# YOUR OBJECTIVE:
Between the line containing "fx_px: 1063" and the line containing "f_number: 2.2" lies a run of lines; give that run again exactly, with both of those lines, and nothing else from the entries below.

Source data

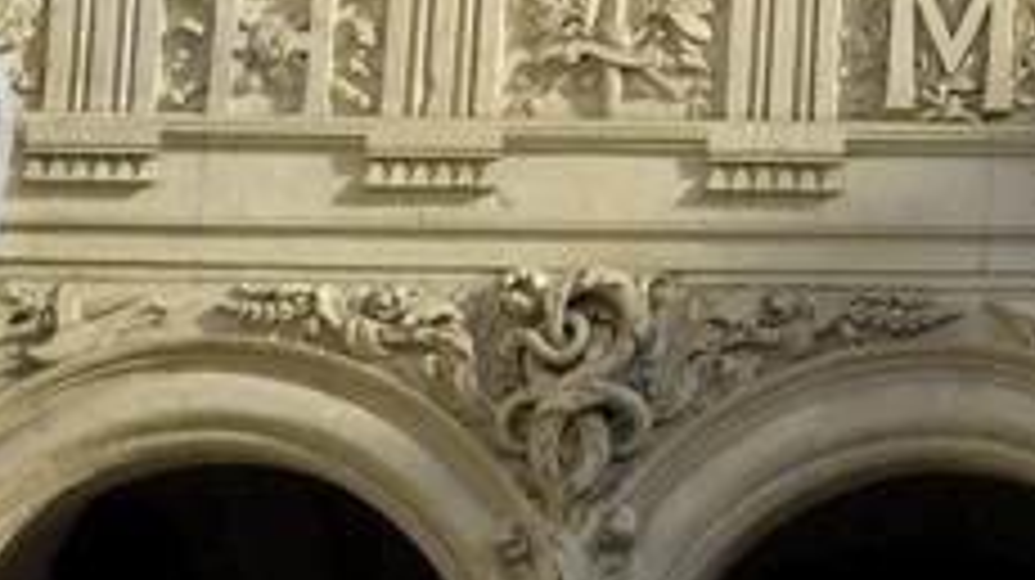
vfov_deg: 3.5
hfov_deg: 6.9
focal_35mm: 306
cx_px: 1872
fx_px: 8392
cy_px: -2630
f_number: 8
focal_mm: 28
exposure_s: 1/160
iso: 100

--

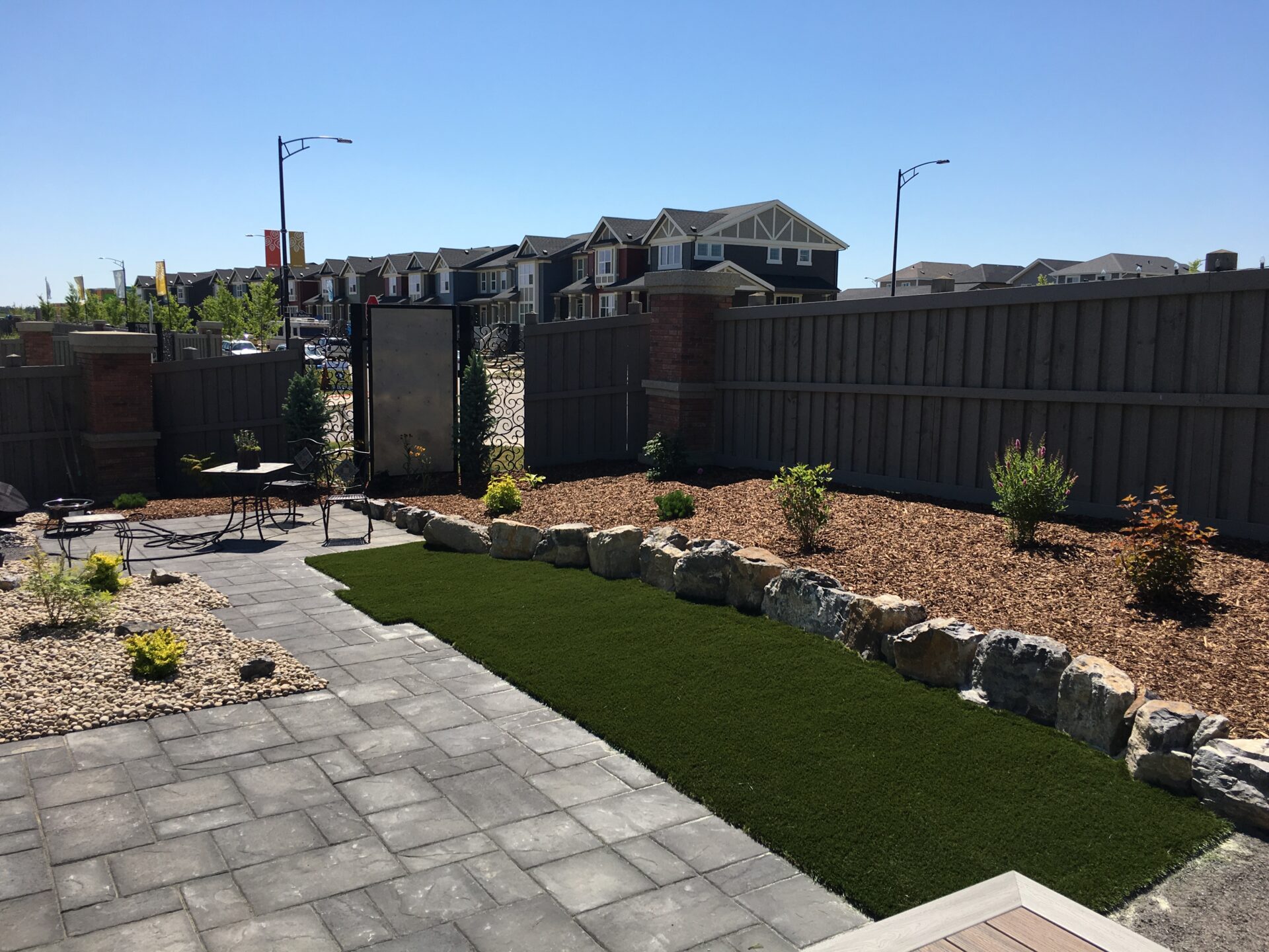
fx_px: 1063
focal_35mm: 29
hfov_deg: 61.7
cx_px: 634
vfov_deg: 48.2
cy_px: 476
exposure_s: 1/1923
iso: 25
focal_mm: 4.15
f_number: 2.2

--

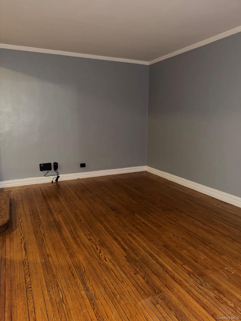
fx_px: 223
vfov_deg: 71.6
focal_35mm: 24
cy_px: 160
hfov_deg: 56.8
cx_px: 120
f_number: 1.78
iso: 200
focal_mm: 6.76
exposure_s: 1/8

# TASK RESULT:
fx_px: 1063
focal_35mm: 29
hfov_deg: 61.7
cx_px: 634
vfov_deg: 48.2
cy_px: 476
exposure_s: 1/1923
iso: 25
focal_mm: 4.15
f_number: 2.2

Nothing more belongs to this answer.